A newspaper ad in Monday's Daily Sentinel is stirring up controversy over a new law that bans certain types of discrimination in public facilities. Some argue the law encourages pedophilia while others say nothing could be farther from the truth.
In May, Governor Bill Ritter signed Senate Bill 200 into law. The law extends state bans on discrimination to include religion and sexual preference when it comes to using public places, employment, and housing and lodging.
But one group says in doing so, the law opens up public bathrooms to either sex. Christian activists launched an ad in Monday's Daily Sentinel, decrying the state's decision by showing a young girl walking out of a stall where a man awaits her.
Bruce Houknecht, with Focus on the Family Action, is one of the men behind the ad. He says he sees a huge problem with this law for some local businesses.
"Small business owners in Colorado, who operate on faith based principles will be forced against their will to promote lifestyles with which they don't agree," said Houknecht.
The ad lists the names of state leaders who voted for the bill, one of which was State Representative Bernie Buescher. He says the ad grossly misrepresents what the purpose of the legislation was.
"You can't discriminate in public accommodations based on religion or sexual preference," said Buescher. "That's what the bill does."
Buescher says the law is about equality, not bathrooms, and that there are already laws in place to protect children from illegal sexual predators.
"You read the bill, you'll see, it is not about bathrooms," said Buescher.

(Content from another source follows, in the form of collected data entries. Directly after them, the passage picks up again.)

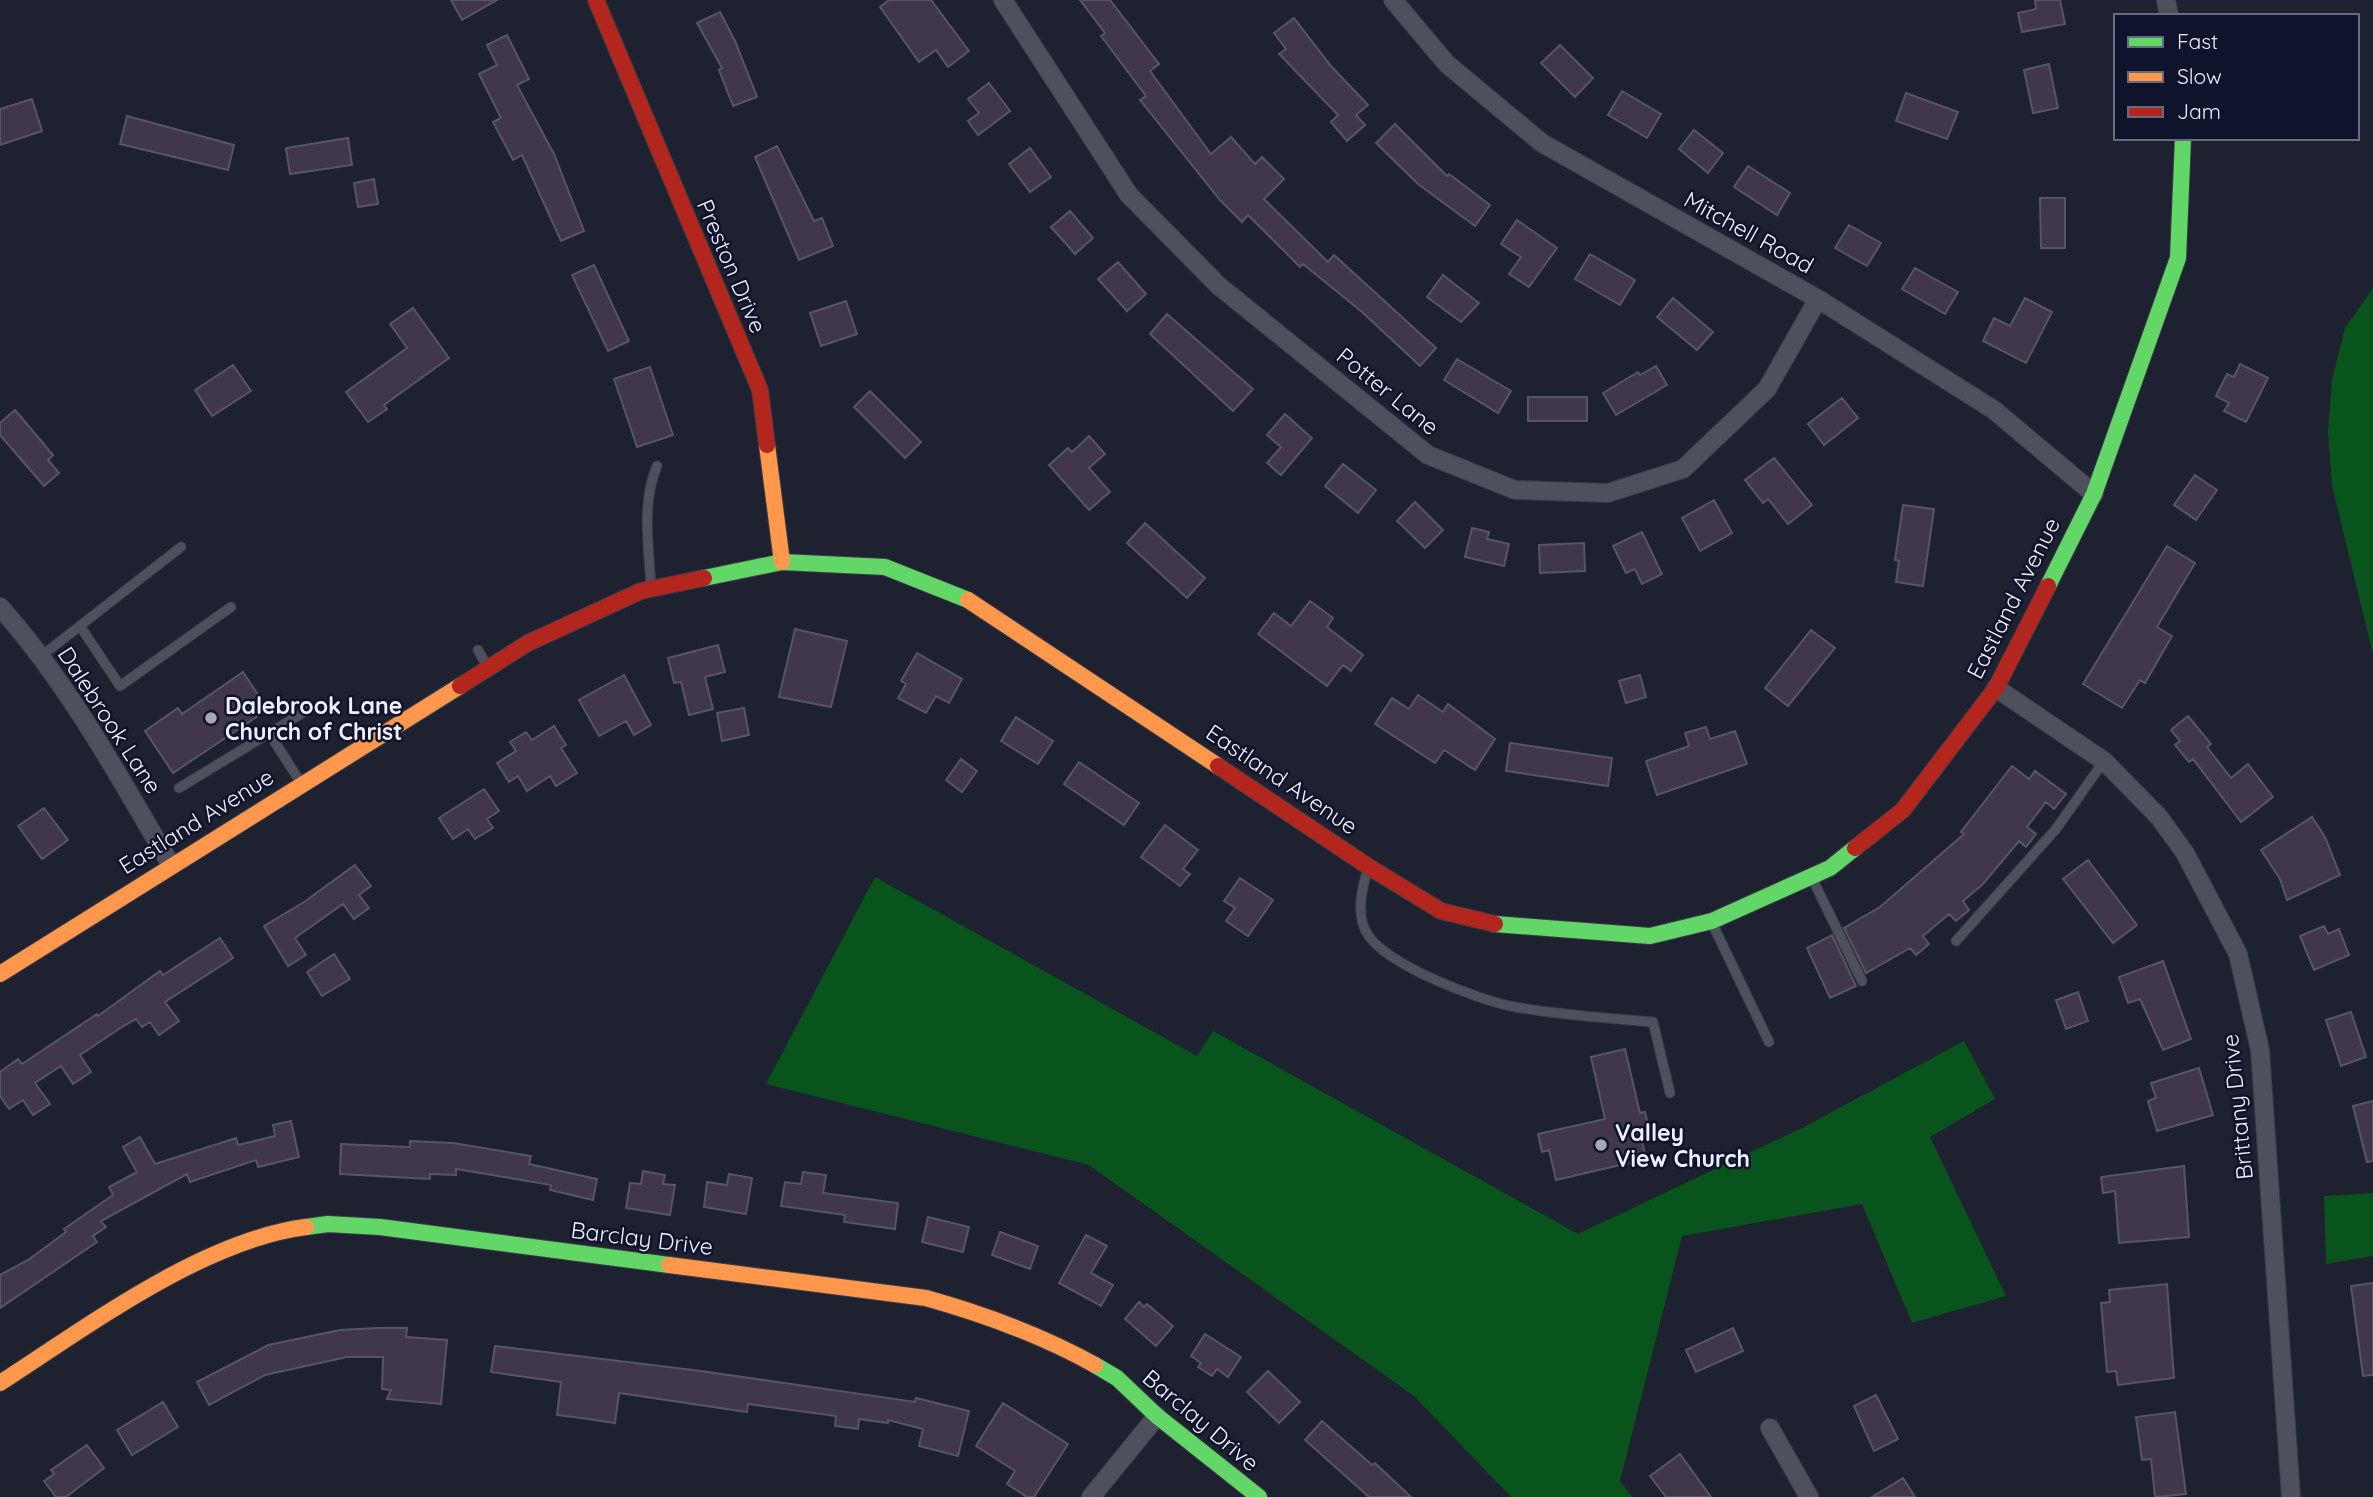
<svg xmlns="http://www.w3.org/2000/svg" width="2373" height="1497" viewBox="0 0 2373 1497" font-family="Quicksand,sans-serif">
<rect width="100%" height="100%" fill="#1e212f"/>
<path fill="#09531c" d="M 2373,288 L 2373,654 L 2332,486 L 2328,432 L 2332,379 L 2345,328 Z
M 875,877 L 1197,1056 L 1213,1031 L 1578,1234 L 1804,1127 L 1964,1041 L 1995,1099 L 1930,1137 L 2006,1296 L 1912,1323 L 1862,1204 L 1682,1236 L 1620,1481 L 1632,1497 L 1511,1497 L 1414,1396 L 1089,1165 L 766,1084 Z
M 2373,1193 L 2373,1256 L 2326,1264 L 2324,1196 Z"/>
<path fill="#40384a" stroke="#585562" stroke-width="2" d="M 451,0 L 497,0 L 462,20 Z
M 889,0 L 931,0 L 969,51 L 948,67 L 936,50 L 919,62 L 880,7 Z
M 1080,0 L 1110,0 L 1159,64 L 1150,71 L 1211,154 L 1231,137 L 1255,164 L 1262,157 L 1284,179 L 1264,199 L 1328,262 L 1334,255 L 1436,348 L 1420,366 L 1362,312 L 1303,264 L 1300,267 L 1248,215 L 1242,222 L 1220,200 L 1140,100 L 1146,96 L 1101,36 L 1105,33 Z
M 2035,0 L 2060,0 L 2065,24 L 2022,32 L 2018,13 L 2036,9 Z
M 720,12 L 735,41 L 757,97 L 733,106 L 719,70 L 722,68 L 697,23 Z
M 1294,18 L 1331,66 L 1368,105 L 1356,115 L 1365,125 L 1347,141 L 1331,122 L 1338,115 L 1279,54 L 1286,49 L 1274,33 Z
M 507,35 L 529,79 L 517,85 L 554,154 L 584,231 L 561,241 L 522,155 L 513,160 L 493,122 L 501,118 L 479,74 L 497,65 L 487,45 Z
M 1560,45 L 1593,78 L 1575,97 L 1541,63 Z
M 2049,64 L 2058,108 L 2033,113 L 2024,70 Z
M 989,83 L 1010,111 L 978,135 L 968,121 L 979,113 L 968,99 Z
M 1622,91 L 1661,114 L 1647,138 L 1608,115 Z
M 1906,93 L 1958,112 L 1947,139 L 1896,121 Z
M 32,99 L 42,131 L 0,145 L 0,109 Z
M 127,116 L 234,145 L 228,170 L 120,144 Z
M 1395,124 L 1447,176 L 1449,174 L 1490,205 L 1475,226 L 1418,184 L 1376,143 Z
M 1694,130 L 1723,153 L 1708,173 L 1679,149 Z
M 348,138 L 352,165 L 290,174 L 286,148 Z
M 777,146 L 814,221 L 822,218 L 833,246 L 799,260 L 755,157 Z
M 1030,148 L 1051,177 L 1030,192 L 1009,164 Z
M 1748,166 L 1790,193 L 1777,215 L 1734,187 Z
M 374,179 L 378,204 L 358,207 L 354,183 Z
M 2040,198 L 2065,198 L 2065,248 L 2041,248 Z
M 1070,211 L 1093,238 L 1075,254 L 1051,227 Z
M 1517,220 L 1557,248 L 1529,287 L 1509,274 L 1521,257 L 1501,244 Z
M 1849,225 L 1881,243 L 1867,266 L 1835,248 Z
M 1590,254 L 1635,280 L 1620,305 L 1575,279 Z
M 1118,262 L 1146,294 L 1127,311 L 1098,279 Z
M 594,265 L 629,341 L 608,351 L 572,275 Z
M 1915,268 L 1958,292 L 1945,314 L 1902,289 Z
M 1443,275 L 1479,303 L 1461,322 L 1427,297 Z
M 1673,298 L 1713,332 L 1697,350 L 1657,317 Z
M 2025,298 L 2052,312 L 2026,363 L 1983,341 L 1994,318 L 2010,326 Z
M 846,301 L 857,334 L 821,346 L 810,313 Z
M 413,308 L 449,358 L 384,405 L 387,409 L 368,422 L 346,392 L 407,348 L 390,324 Z
M 1167,314 L 1253,389 L 1233,411 L 1150,334 Z
M 1457,359 L 1511,391 L 1498,413 L 1444,380 Z
M 2240,364 L 2268,378 L 2246,422 L 2224,411 L 2229,403 L 2216,396 L 2227,374 L 2234,377 Z
M 233,365 L 251,391 L 212,416 L 195,390 Z
M 1656,366 L 1667,385 L 1616,415 L 1603,393 L 1638,372 L 1640,375 Z
M 650,367 L 673,435 L 637,447 L 614,379 Z
M 870,391 L 921,442 L 905,458 L 854,407 Z
M 1528,397 L 1587,397 L 1587,421 L 1528,421 Z
M 1842,398 L 1858,418 L 1824,445 L 1808,424 Z
M 15,410 L 53,455 L 48,460 L 59,473 L 44,486 L 0,435 L 0,423 Z
M 1285,414 L 1312,438 L 1281,475 L 1267,463 L 1281,447 L 1267,435 Z
M 1089,436 L 1105,454 L 1089,468 L 1110,492 L 1089,510 L 1049,465 L 1068,448 L 1072,452 Z
M 1774,458 L 1812,505 L 1788,524 L 1768,499 L 1763,503 L 1745,480 Z
M 1343,464 L 1376,490 L 1358,513 L 1325,486 Z
M 2195,475 L 2217,490 L 2196,520 L 2174,505 Z
M 1714,500 L 1732,533 L 1700,551 L 1682,518 Z
M 1415,502 L 1443,530 L 1425,548 L 1397,521 Z
M 1903,505 L 1934,509 L 1923,586 L 1896,582 L 1899,561 L 1895,560 Z
M 1145,523 L 1205,578 L 1187,598 L 1127,543 Z
M 1472,528 L 1489,532 L 1487,539 L 1509,544 L 1504,566 L 1465,557 Z
M 1642,532 L 1662,574 L 1642,584 L 1635,569 L 1626,573 L 1613,546 Z
M 1584,543 L 1585,571 L 1540,573 L 1539,545 Z
M 2167,546 L 2195,563 L 2157,627 L 2172,636 L 2145,683 L 2140,680 L 2122,708 L 2083,684 Z
M 1310,601 L 1333,618 L 1327,627 L 1363,655 L 1351,671 L 1343,665 L 1327,686 L 1258,634 L 1274,613 L 1291,626 Z
M 795,629 L 847,641 L 831,707 L 779,697 Z
M 1811,630 L 1835,648 L 1788,706 L 1765,688 Z
M 718,645 L 725,672 L 705,677 L 713,709 L 689,715 L 681,682 L 674,683 L 668,658 Z
M 917,653 L 962,679 L 949,703 L 936,696 L 926,713 L 898,698 L 906,684 L 901,681 Z
M 243,672 L 263,702 L 256,707 L 261,714 L 173,773 L 145,731 L 178,708 L 182,714 Z
M 624,675 L 651,725 L 634,735 L 626,721 L 599,736 L 579,700 Z
M 1640,675 L 1646,697 L 1626,703 L 1619,681 Z
M 1418,695 L 1443,712 L 1448,704 L 1495,739 L 1475,770 L 1444,750 L 1435,763 L 1375,724 L 1392,698 L 1409,709 Z
M 744,708 L 749,735 L 722,741 L 717,713 Z
M 2188,716 L 2211,744 L 2207,747 L 2231,778 L 2248,764 L 2273,797 L 2241,822 L 2193,759 L 2189,762 L 2175,745 L 2180,741 L 2171,730 Z
M 1016,717 L 1053,741 L 1038,764 L 1001,741 Z
M 554,726 L 566,745 L 561,748 L 577,773 L 556,786 L 550,776 L 527,791 L 518,776 L 509,782 L 497,763 L 516,751 L 510,742 L 526,732 L 532,740 Z
M 1706,727 L 1710,739 L 1735,731 L 1747,764 L 1657,795 L 1646,761 L 1689,746 L 1685,733 Z
M 1510,743 L 1612,758 L 1608,786 L 1506,771 Z
M 961,759 L 977,771 L 962,792 L 946,780 Z
M 1079,762 L 1139,803 L 1124,825 L 1064,784 Z
M 2012,766 L 2029,779 L 2035,771 L 2066,794 L 2054,809 L 2046,802 L 2027,827 L 2036,834 L 2026,847 L 2019,841 L 1983,884 L 1963,901 L 1969,910 L 1956,921 L 1949,914 L 1923,936 L 1929,944 L 1916,955 L 1910,948 L 1866,973 L 1844,928 L 1880,907 L 1964,834 L 1961,832 Z
M 484,789 L 499,811 L 487,819 L 493,828 L 475,839 L 468,829 L 453,839 L 439,818 Z
M 44,808 L 68,840 L 42,859 L 18,826 Z
M 2312,817 L 2325,837 L 2340,875 L 2287,900 L 2280,879 L 2261,850 Z
M 1165,825 L 1198,850 L 1183,869 L 1190,874 L 1180,886 L 1141,857 Z
M 2088,860 L 2137,925 L 2113,943 L 2063,879 Z
M 355,865 L 371,886 L 359,895 L 369,908 L 354,919 L 343,904 L 295,938 L 306,955 L 288,966 L 264,926 L 304,902 Z
M 1240,878 L 1273,900 L 1248,936 L 1226,921 L 1235,908 L 1224,901 Z
M 2324,926 L 2328,934 L 2339,929 L 2349,955 L 2314,970 L 2300,936 Z
M 1832,935 L 1856,986 L 1830,998 L 1807,948 Z
M 220,938 L 233,958 L 165,1002 L 179,1021 L 159,1035 L 150,1022 L 142,1027 L 136,1019 L 125,1025 L 80,1055 L 91,1072 L 73,1084 L 61,1066 L 35,1083 L 50,1104 L 33,1115 L 23,1100 L 9,1109 L 0,1096 L 0,1072 L 18,1059 L 22,1064 L 97,1014 L 98,1016 L 160,971 L 163,975 Z
M 334,954 L 350,979 L 322,996 L 307,972 Z
M 2163,961 L 2191,1039 L 2163,1050 L 2140,999 L 2128,1003 L 2119,977 Z
M 2078,992 L 2088,1021 L 2066,1029 L 2056,1000 Z
M 2351,1012 L 2366,1057 L 2341,1066 L 2326,1020 Z
M 1625,1049 L 1640,1113 L 1645,1112 L 1650,1133 L 1641,1136 L 1646,1159 L 1556,1180 L 1549,1150 L 1542,1152 L 1538,1134 L 1605,1119 L 1591,1057 Z
M 2199,1068 L 2213,1115 L 2157,1131 L 2148,1101 L 2156,1098 L 2151,1083 Z
M 2373,1101 L 2373,1161 L 2367,1162 L 2353,1106 Z
M 291,1121 L 299,1157 L 258,1167 L 256,1160 L 190,1182 L 187,1174 L 101,1221 L 106,1227 L 93,1236 L 97,1242 L 0,1308 L 0,1275 L 28,1260 L 66,1232 L 64,1229 L 113,1195 L 109,1187 L 137,1172 L 123,1147 L 140,1137 L 155,1164 L 236,1138 L 238,1145 L 275,1136 L 273,1125 Z
M 410,1141 L 453,1143 L 531,1156 L 529,1164 L 597,1179 L 593,1200 L 550,1190 L 551,1185 L 456,1169 L 456,1175 L 430,1174 L 430,1179 L 340,1174 L 341,1144 L 410,1147 Z
M 2184,1166 L 2189,1237 L 2119,1243 L 2115,1191 L 2103,1193 L 2101,1177 Z
M 643,1171 L 665,1175 L 663,1184 L 675,1185 L 670,1215 L 626,1208 L 630,1183 L 641,1184 Z
M 803,1172 L 826,1175 L 823,1193 L 898,1203 L 895,1229 L 844,1222 L 845,1215 L 781,1206 L 785,1182 L 801,1184 Z
M 729,1174 L 752,1178 L 746,1214 L 704,1207 L 707,1182 L 727,1185 Z
M 928,1217 L 969,1227 L 963,1252 L 922,1242 Z
M 1000,1232 L 1038,1246 L 1030,1269 L 992,1255 Z
M 1086,1235 L 1107,1246 L 1091,1273 L 1113,1285 L 1101,1306 L 1059,1283 Z
M 2373,1283 L 2373,1375 L 2363,1376 L 2351,1286 Z
M 2167,1284 L 2174,1378 L 2118,1385 L 2116,1371 L 2107,1372 L 2101,1303 L 2110,1302 L 2109,1290 Z
M 1139,1302 L 1144,1307 L 1147,1304 L 1173,1326 L 1156,1346 L 1125,1319 Z
M 377,1328 L 407,1328 L 406,1337 L 447,1340 L 441,1404 L 387,1399 L 391,1390 L 382,1389 L 383,1357 L 347,1357 L 265,1375 L 209,1405 L 197,1382 L 268,1345 L 340,1330 Z
M 1733,1328 L 1743,1351 L 1696,1372 L 1686,1350 Z
M 1205,1334 L 1241,1357 L 1228,1377 L 1217,1369 L 1212,1376 L 1198,1367 L 1201,1363 L 1191,1356 Z
M 495,1346 L 701,1371 L 915,1402 L 916,1398 L 969,1411 L 958,1456 L 919,1446 L 923,1429 L 888,1420 L 888,1423 L 859,1419 L 858,1429 L 835,1426 L 836,1416 L 748,1404 L 747,1412 L 619,1393 L 615,1423 L 588,1419 L 557,1415 L 561,1382 L 491,1372 Z
M 1268,1371 L 1300,1402 L 1279,1423 L 1247,1392 Z
M 1876,1395 L 1898,1439 L 1874,1451 L 1854,1406 Z
M 163,1402 L 178,1427 L 132,1455 L 117,1430 Z
M 1003,1403 L 1068,1444 L 1034,1497 L 1027,1497 L 1007,1484 L 1015,1471 L 976,1446 Z
M 2175,1412 L 2186,1494 L 2155,1497 L 2151,1459 L 2142,1460 L 2136,1417 Z
M 1322,1421 L 1372,1465 L 1375,1463 L 1411,1497 L 1369,1497 L 1305,1440 Z
M 87,1445 L 104,1468 L 66,1497 L 56,1497 L 44,1481 L 54,1474 L 51,1470 Z
M 1680,1454 L 1711,1497 L 1666,1497 L 1650,1476 Z
M 1903,1478 L 1915,1497 L 1872,1497 Z"/>
<g fill="none" stroke-linecap="round" stroke-linejoin="round">
<defs>
<path id="lane" d="M 651,587 C 649,548 641,503 657,466
M 80,626 L 120,686 L 231,607
M 478,650 L 487,666
M 40,657 L 181,547
M 269,733 L 301,783
M 179,788 L 309,709
M 1368,868 C 1362,888 1355,916 1368,935 C 1389,966 1478,1000 1515,1007 C 1560,1015 1607,1018 1653,1022 L 1670,1093
M 1812,878 L 1862,981
M 1712,923 L 1769,1042
M 1956,941 L 2056,829 L 2104,761"/>
<path id="street" d="M 1003,0 L 1129,195 L 1219,286 L 1428,455 L 1515,490 L 1608,493 L 1683,469 L 1767,389 L 1818,299
M 1393,0 L 1447,64 L 1542,143 L 1818,299 L 1994,410 L 2094,494
M 2166,0 L 2169,16
M 0,607 C 69,684 119,777 171,865
M 1996,688 L 2104,761 L 2159,817 L 2185,853 L 2238,954 L 2260,1050 L 2291,1497
M 1770,1428 L 1809,1497
M 1091,1497 L 1157,1416"/>
<path id="fast" d="M 704,578 L 782,562 L 885,567 L 968,600
M 2048,586 L 2094,494 L 2178,258 L 2183,138
M 1495,924 L 1650,936 L 1712,921 L 1830,868 L 1855,848
M 306,1227 L 328,1224 L 380,1227 L 669,1265
M 1095,1365 L 1117,1378 L 1157,1416 L 1259,1497"/>
<path id="slow" d="M 767,445 L 782,562
M 968,600 L 1218,766
M 0,974 L 460,686
M 669,1265 L 926,1298 C 983,1314 1043,1336 1095,1365
M 0,1383 C 87,1327 203,1240 306,1227"/>
<path id="jam" d="M 596,0 L 760,390 L 767,445
M 460,686 L 528,643 L 641,591 L 704,578
M 1218,766 L 1369,867 L 1441,911 L 1495,924
M 1855,848 L 1903,810 L 1996,688 L 2048,586"/>
</defs>
<use href="#lane" stroke="#3b3c48" stroke-width="11"/>
<use href="#street" stroke="#3b3c48" stroke-width="20"/>
<use href="#fast" stroke="#3b3c48" stroke-width="18"/>
<use href="#slow" stroke="#3b3c48" stroke-width="18"/>
<use href="#jam" stroke="#3b3c48" stroke-width="18"/>
<use href="#lane" stroke="#4e505d" stroke-width="9"/>
<use href="#street" stroke="#4e505d" stroke-width="18"/>
<use href="#fast" stroke="#63d668" stroke-width="16"/>
<use href="#slow" stroke="#ff974d" stroke-width="16"/>
<use href="#jam" stroke="#b3261e" stroke-width="16"/>
</g>
<g fill="#a5a8b6" stroke="#0f132b" stroke-width="2.5">
<circle cx="211" cy="718" r="7"/>
<circle cx="1601" cy="1145" r="7"/>
</g>
<g text-anchor="middle" dominant-baseline="central" stroke-width="5" stroke-linejoin="round" paint-order="stroke">
<g font-size="23" fill="#edf0ff" stroke="#0f132b">
<text transform="translate(1749 232) rotate(29)">Mitchell Road</text>
<text transform="translate(732 266) rotate(67)">Preston Drive</text>
<text transform="translate(1388 391) rotate(39)">Potter Lane</text>
<text transform="translate(2013 598) rotate(-63)">Eastland Avenue</text>
<text transform="translate(110 720) rotate(57)">Dalebrook Lane</text>
<text transform="translate(1282 779) rotate(34)">Eastland Avenue</text>
<text transform="translate(196 821) rotate(-32)">Eastland Avenue</text>
<text transform="translate(2237 1107) rotate(-96)">Brittany Drive</text>
<text transform="translate(642 1238) rotate(7)">Barclay Drive</text>
<text transform="translate(1201 1420) rotate(40)">Barclay Drive</text>
</g>
<g font-size="23" font-weight="bold" fill="#edf0ff" stroke="#0f132b" text-anchor="start">
<text x="225" y="705">Dalebrook Lane<tspan x="225" dy="26">Church of Christ</tspan></text>
<text x="1615" y="1132">Valley<tspan x="1615" dy="26">View Church</tspan></text>
</g>
</g>
<rect x="2114" y="14" width="245" height="126" fill="#0f132b" stroke="#686b80" stroke-width="2"/>
<rect x="2128" y="37" width="35" height="10" fill="#63d668" stroke="#686b80" stroke-width="2"/>
<text x="2177" y="49" font-size="21" fill="#edf0ff">Fast</text>
<rect x="2128" y="72" width="35" height="10" fill="#ff974d" stroke="#686b80" stroke-width="2"/>
<text x="2177" y="84" font-size="21" fill="#edf0ff">Slow</text>
<rect x="2128" y="107" width="35" height="10" fill="#b3261e" stroke="#686b80" stroke-width="2"/>
<text x="2177" y="119" font-size="21" fill="#edf0ff">Jam</text>
</svg>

State Senator Josh Penry voted against the bill. He says the law is just bad public policy and lawmakers' attention would be better served on more important issues.
"What makes it most offensive is that Democrats work on these types of bills when you have four dollar a gallon gasoline," said Penry. "Where are their priorities?"
But Buescher says the bill received bi-partisan support, the support of several statewide political groups, and that similar laws exist in 15 other states.
"It was a relatively non-controversial bill when it went through the state legislature," said Buescher.
With the law in place, if someone is told they can't use a public facility based on religion or sexual preference, the offender could be fined up to $500.